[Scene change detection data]
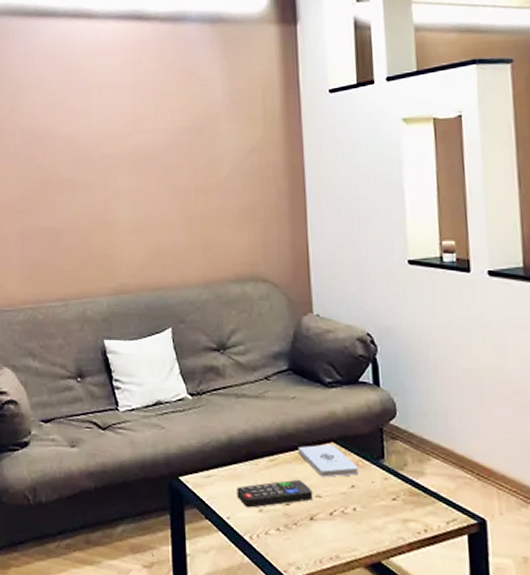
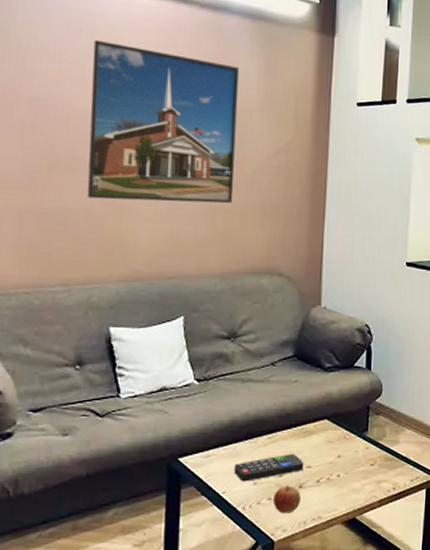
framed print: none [71,68,209,216] -> present [87,39,240,204]
apple: none [281,516,313,549] -> present [272,485,301,514]
notepad: present [298,444,358,477] -> none [295,421,345,450]

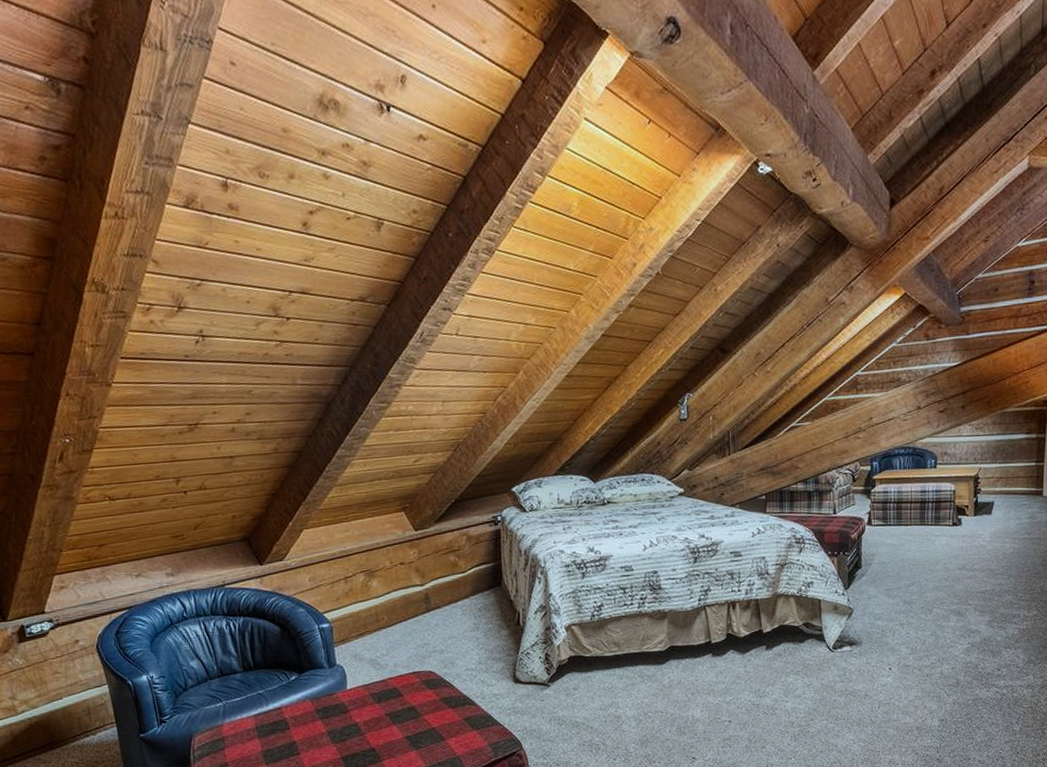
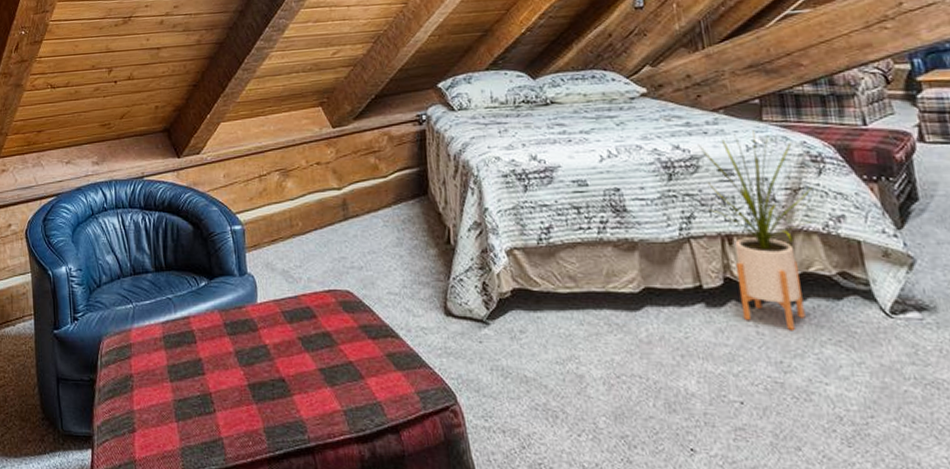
house plant: none [718,520,794,667] -> present [697,130,812,330]

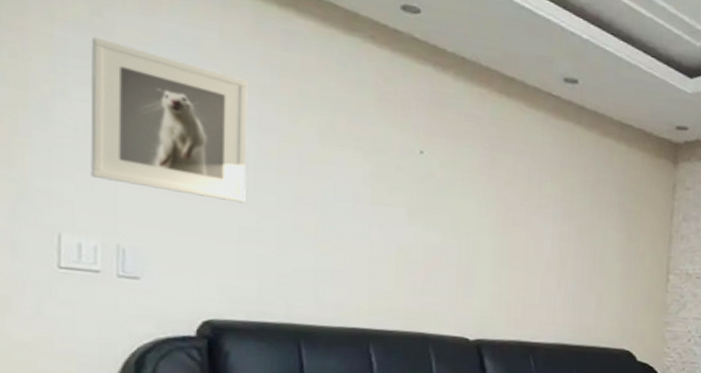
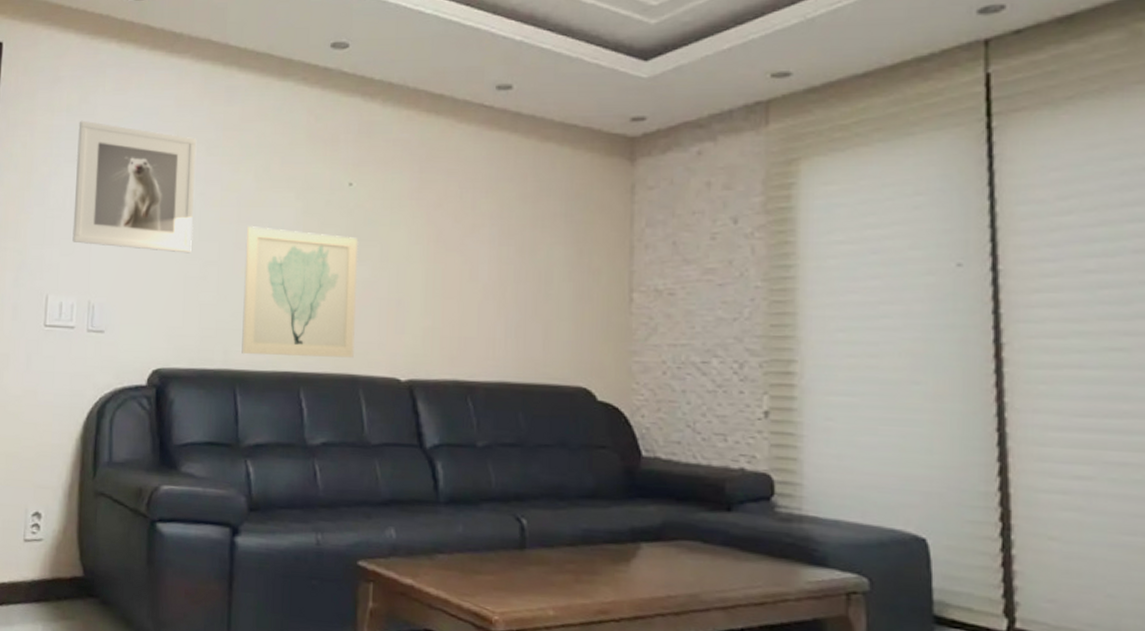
wall art: none [306,182,429,318] -> present [242,226,358,358]

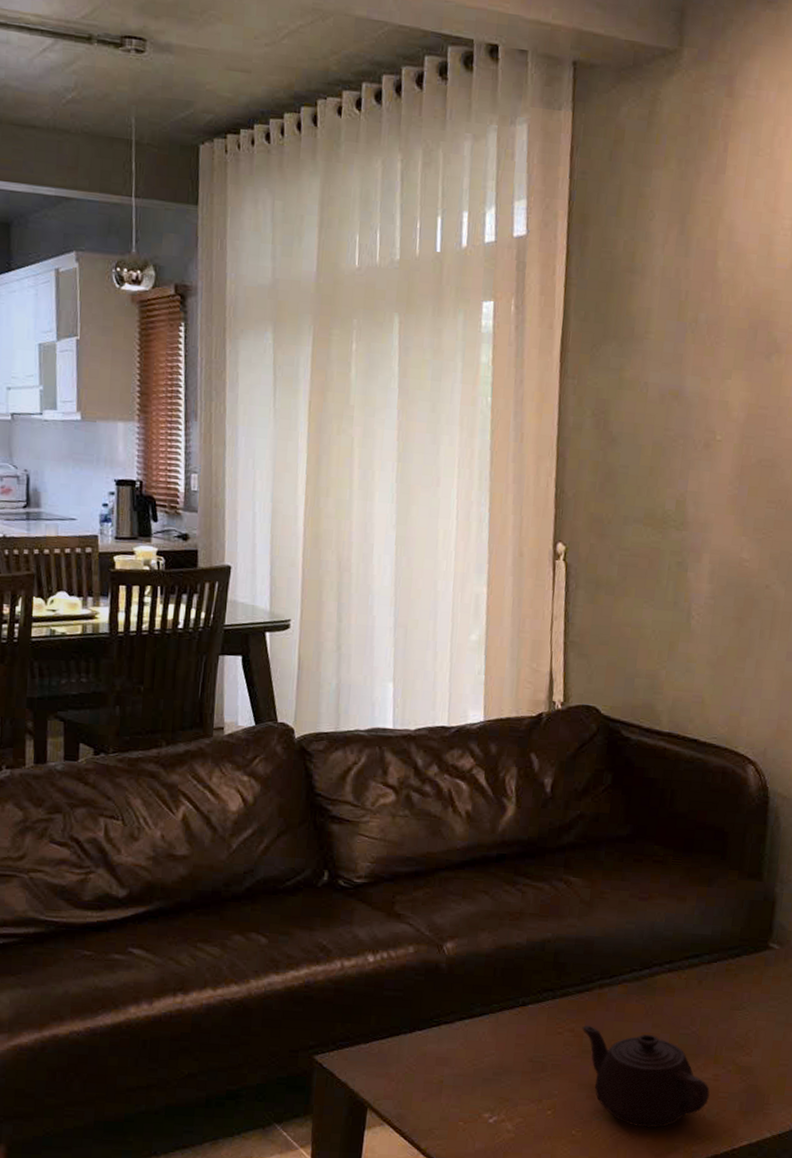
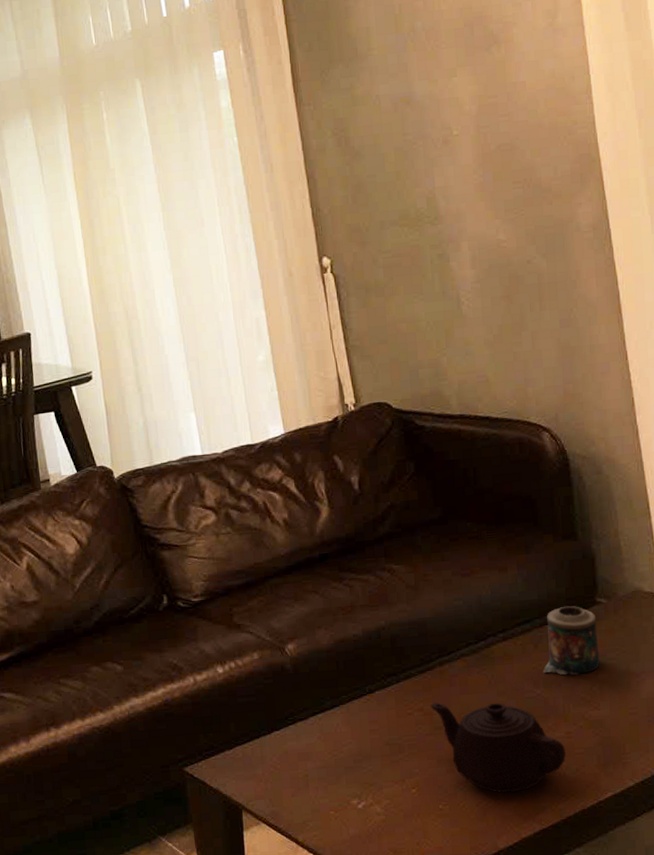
candle: none [702,946,766,1018] -> present [543,605,600,675]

**Instructions for the task**
Pictures stay out; every other part of the records above is to be printed exactly.

**Response**
framed print: none [71,68,209,216] -> present [87,39,240,204]
apple: none [281,516,313,549] -> present [272,485,301,514]
notepad: present [298,444,358,477] -> none [295,421,345,450]

house plant: none [718,520,794,667] -> present [697,130,812,330]

wall art: none [306,182,429,318] -> present [242,226,358,358]

candle: none [702,946,766,1018] -> present [543,605,600,675]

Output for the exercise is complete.